Michael A. Mehling
MIT’s Center for Energy and Environmental Policy Research is delighted to welcome a new faculty affiliate: Georgia Perakis, the William F. Pounds Professor of Management and a Professor of Operations Research and Operations Management at the MIT Sloan School of Management. Perakis is a leading authority in the theory and practice of optimization and equilibrium problems, and develops optimization models for complex systems such as energy, retail, and transportation.
Born on the Greek island of Crete, Perakis developed an early fascination with mathematics. After completing her undergraduate studies in Athens, she came to the United States with a fellowship for graduate studies and eventually obtained a Ph.D. in Applied Mathematics from Brown University. Her thesis advisor was Thomas Magnanti, who later would become Institute Professor and Dean of the School of Engineering at MIT.

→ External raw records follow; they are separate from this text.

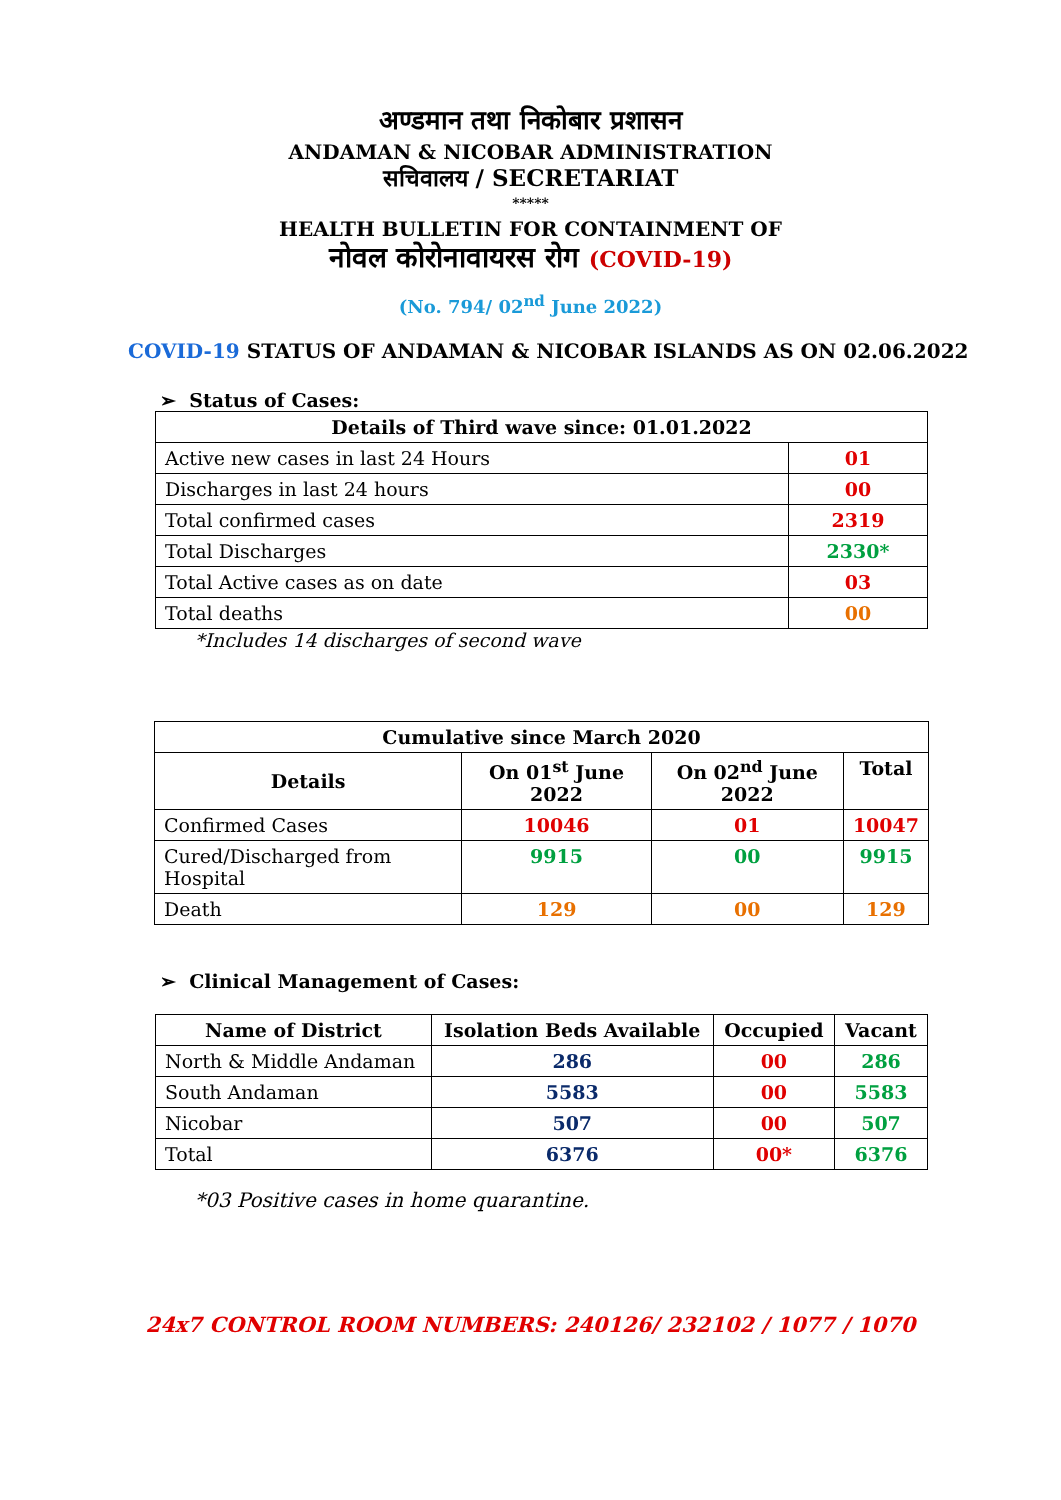अण्डमान तथा निकोबार प्रशासन
ANDAMAN & NICOBAR ADMINISTRATION
सचिवालय / SECRETARIAT
*****
HEALTH BULLETIN FOR CONTAINMENT OF
नोवल कोरोनावायरस रोग (COVID-19)
(No. 794/ 02<sup>nd</sup> June 2022)
COVID-19 STATUS OF ANDAMAN & NICOBAR ISLANDS AS ON 02.06.2022
➢ Status of Cases:
| Details of Third wave since: 01.01.2022 | |
| --- | --- |
| Active new cases in last 24 Hours | 01 |
| Discharges in last 24 hours | 00 |
| Total confirmed cases | 2319 |
| Total Discharges | 2330* |
| Total Active cases as on date | 03 |
| Total deaths | 00 |
*Includes 14 discharges of second wave
| Cumulative since March 2020 | | | |
| --- | --- | --- | --- |
| Details | On 01<sup>st</sup> June 2022 | On 02<sup>nd</sup> June 2022 | Total |
| Confirmed Cases | 10046 | 01 | 10047 |
| Cured/Discharged from Hospital | 9915 | 00 | 9915 |
| Death | 129 | 00 | 129 |
➢ Clinical Management of Cases:
| Name of District | Isolation Beds Available | Occupied | Vacant |
| --- | --- | --- | --- |
| North & Middle Andaman | 286 | 00 | 286 |
| South Andaman | 5583 | 00 | 5583 |
| Nicobar | 507 | 00 | 507 |
| Total | 6376 | 00* | 6376 |
*03 Positive cases in home quarantine.
24x7 CONTROL ROOM NUMBERS: 240126/ 232102 / 1077 / 1070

She joined MIT in 1995, initially as a Postdoctoral Associate and since 1998 as a member of the faculty at the MIT Sloan School of Management. An impressive list of accolades and long roster of Ph.D. students testify to her passion for both research and teaching. “This is my home – there are so many opportunities here, with different programs and centers allowing for close collaboration with industry,” she says about working at MIT. “I would miss that anywhere else.”
In her work, Perakis has frequently helped optimize processes in energy and transportation systems, yielding valuable insights for policy design and improvement. She also uses analytics to build systems that give price recommendations in the retail space. Using predictive analytics techniques, she has helped energy companies understand where corrosion or extreme weather are most likely to disrupt transmission and distribution grids for gas and electricity, allowing more efficient scheduling of emergency maintenance work.1 “Utilities have only recently begun to harness data-driven optimization models to streamline their operations”, she says. “But they definitely see the potential benefits.”
More recently, Perakis and a team of current and former students have worked on a model to optimize subsidies for green technology. “Policy makers cannot easily predict the effect of subsidies on demand and supply of green technology”, she explains, “and that makes it important to understand how consumers and producers will respond to different types of incentives.” Her model offers policy makers a tool to design subsidies that achieve green technology adoption targets at the lowest possible cost.2 Two subsequent CEEPR Working Papers build on this research by assessing the effects of competition and uncertainty on green technology adoption.
“Many challenges in energy and environmental policy are optimization problems”, Perakis points out as she describes her work. With disruptive changes across the energy sector and growing pressure to address the threat of climate change, her work has arguably never been more important.